Improved compressive and flexural performances of functionally graded graphene nanoplatelet reinforced cement composites: Experiments and modelling

Graphene reinforced cement composites (GRCCs) have demonstrated competitive mechanical and physical properties. Instead of uniform distribution, functionally graded distribution of the graphene fillers can effectively utilize the advantages of each constituents with improved performances and reduced cost. This paper conducts experiments and modelling on mechanical properties of functionally graded graphene nanoplatelet reinforced cement composites (FG-GNPRCCs).
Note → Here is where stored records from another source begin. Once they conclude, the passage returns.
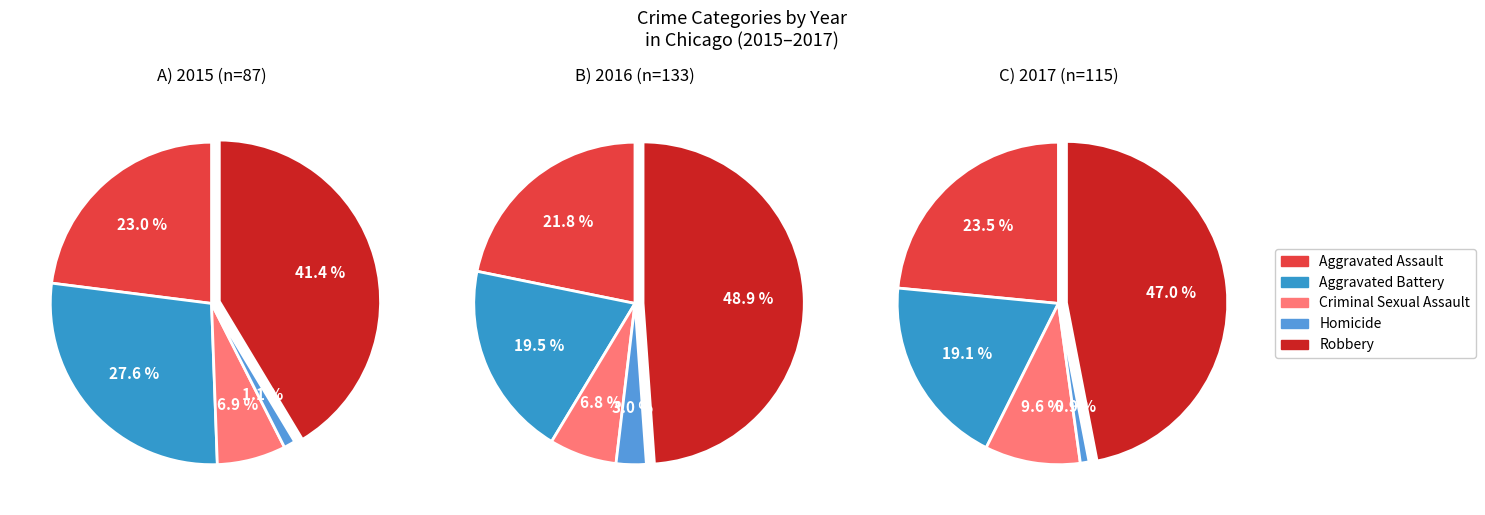

How many slices are in this pie chart?

5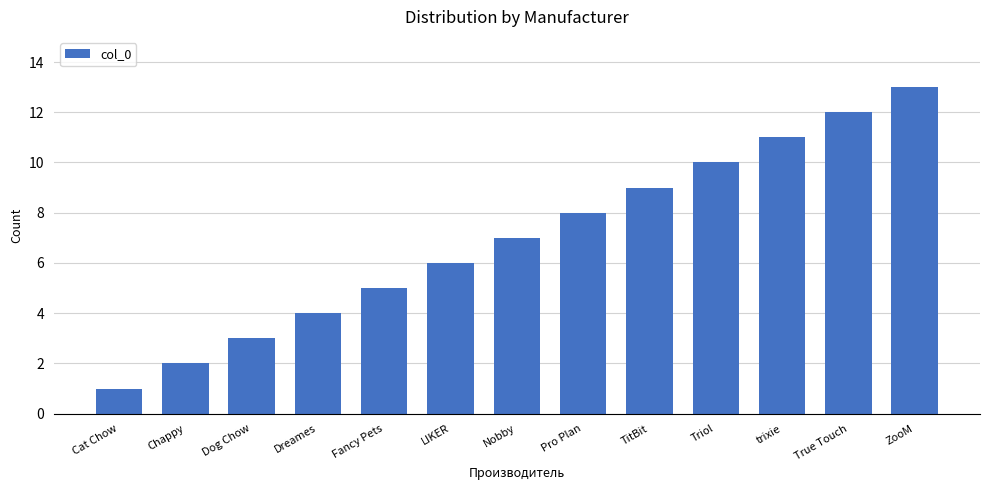

What is the change in value from Pro Plan to TitBit?

+1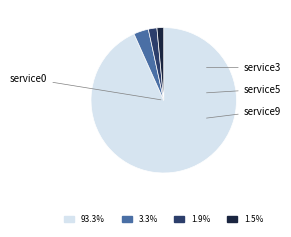

Combined, do 3.3% and 1.5% account for over 50%?

No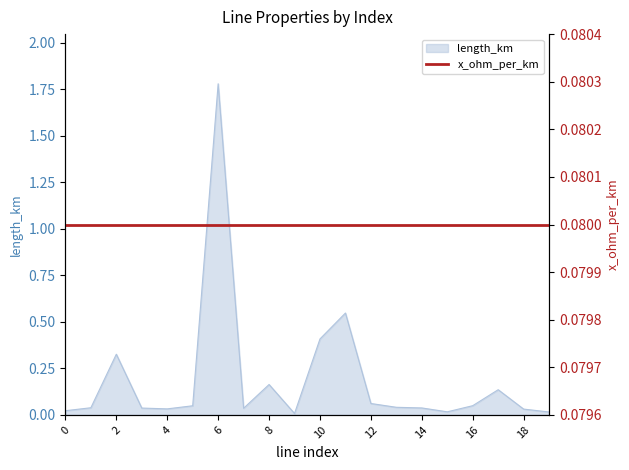

What is the value of the 3rd point from the left?

0.3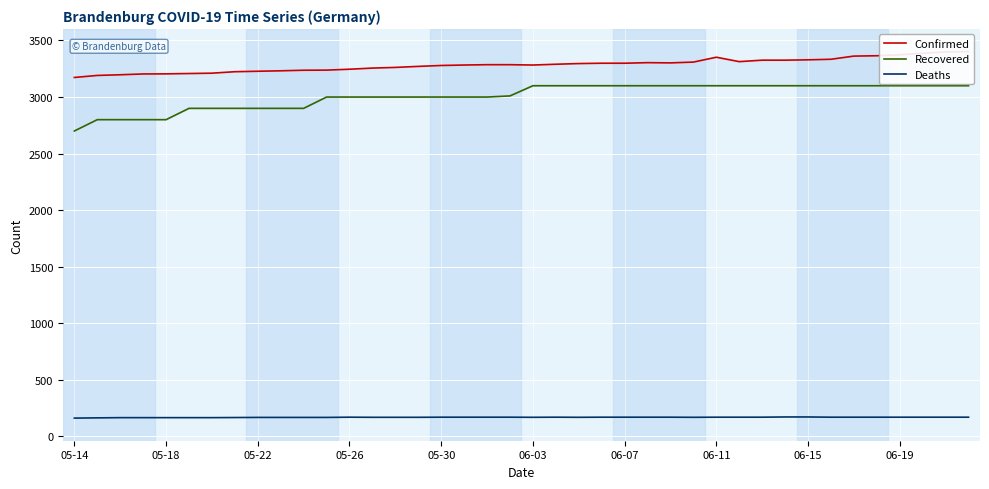

Which series has the widest spread of values?

Recovered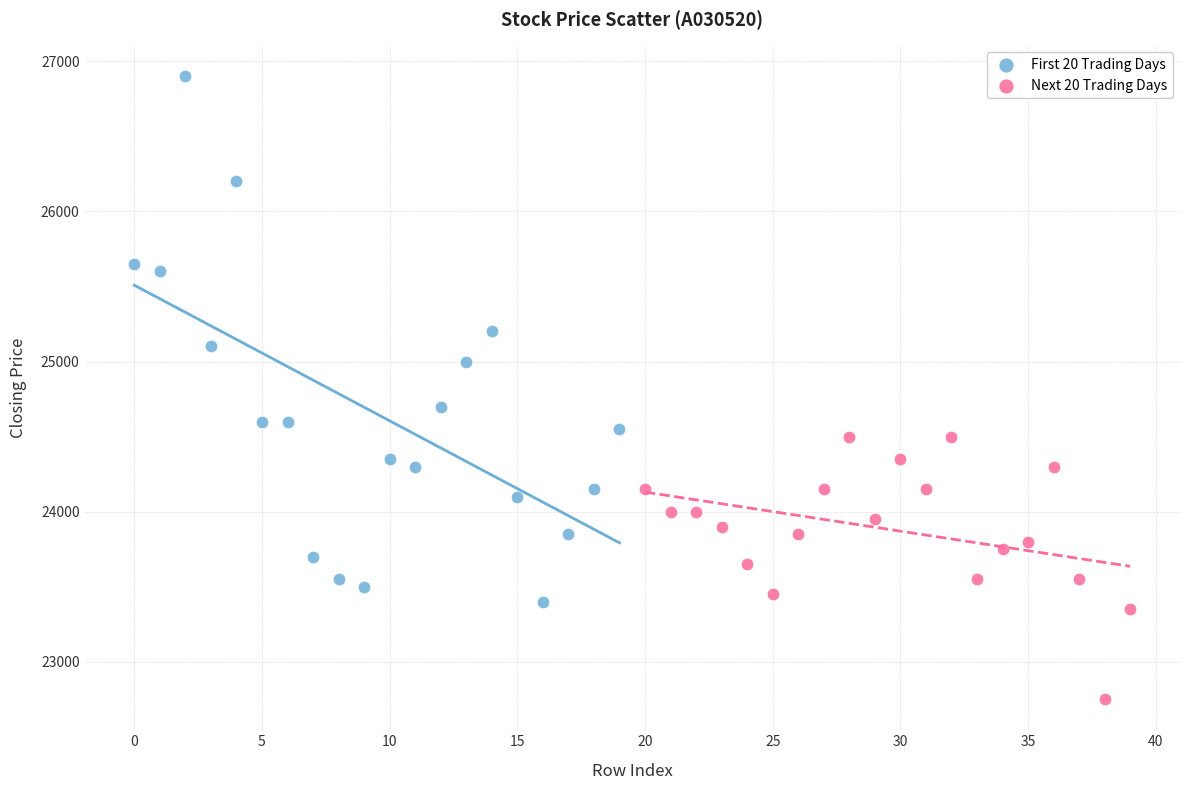

Which series has the widest spread of Y values?

First 20 Trading Days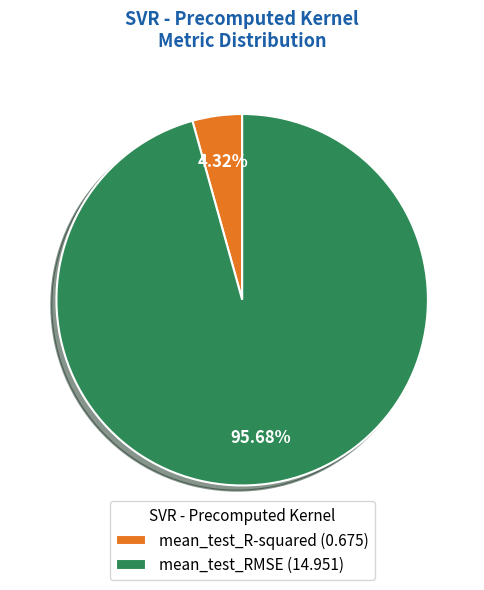

What portion of the pie excludes mean_test_RMSE?

4.3%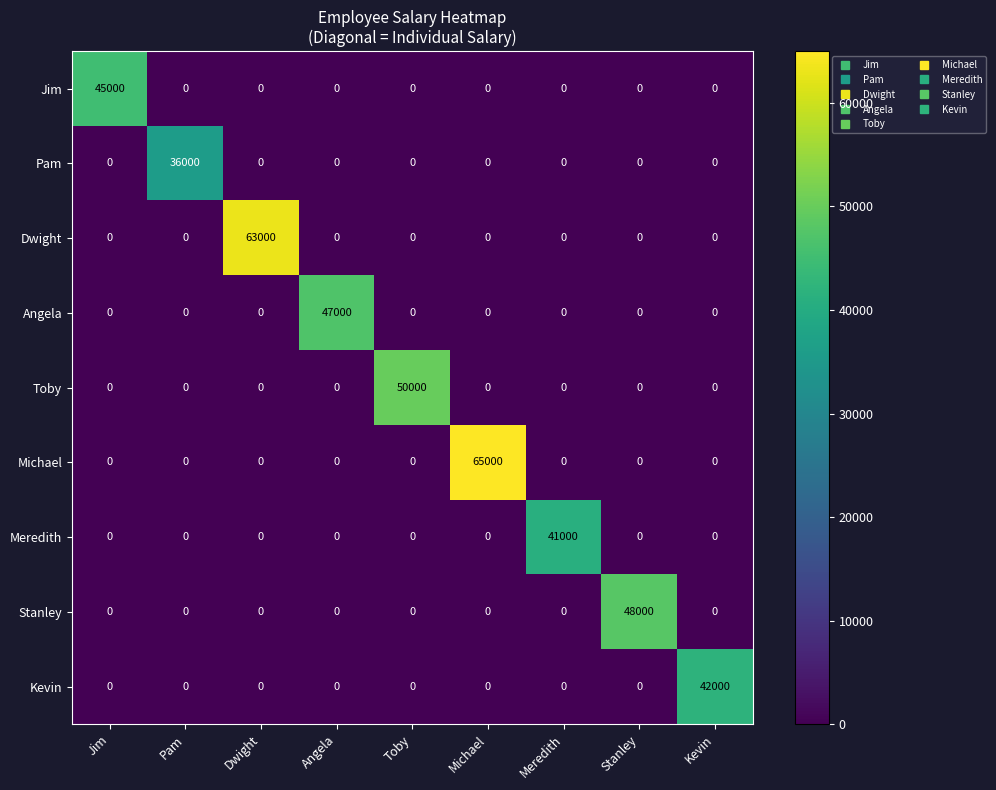

What is the sum of all Pam values?

36000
Samples with three functionally graded distributions (X, A and O types) together with uniform distribution (H-type) are prepared and tested. Compared to uniform distribution, the flexural strength and maximum compressive load of functionally graded distributions are significantly increased. For example, the flexural strength of X-5 pattern is increased by 24.36% and the maximum compressive load of O-3 pattern is increased by 13.42%. Based on effective medium theory (EMT) and Mori-Tanaka (MT) model, a parallel triple-inclusion model is developed to predict the Young's modulus of GNPRCCs. The effects of GNP dispersion, agglomeration and pores on the mechanical properties of the composites are comprehensively studied. Moreover, the cracking load for FG-GNPRCCs is evaluated by combining experiments and modelling, which can provide reference for the design and optimization of high-performance of cement composites and structures.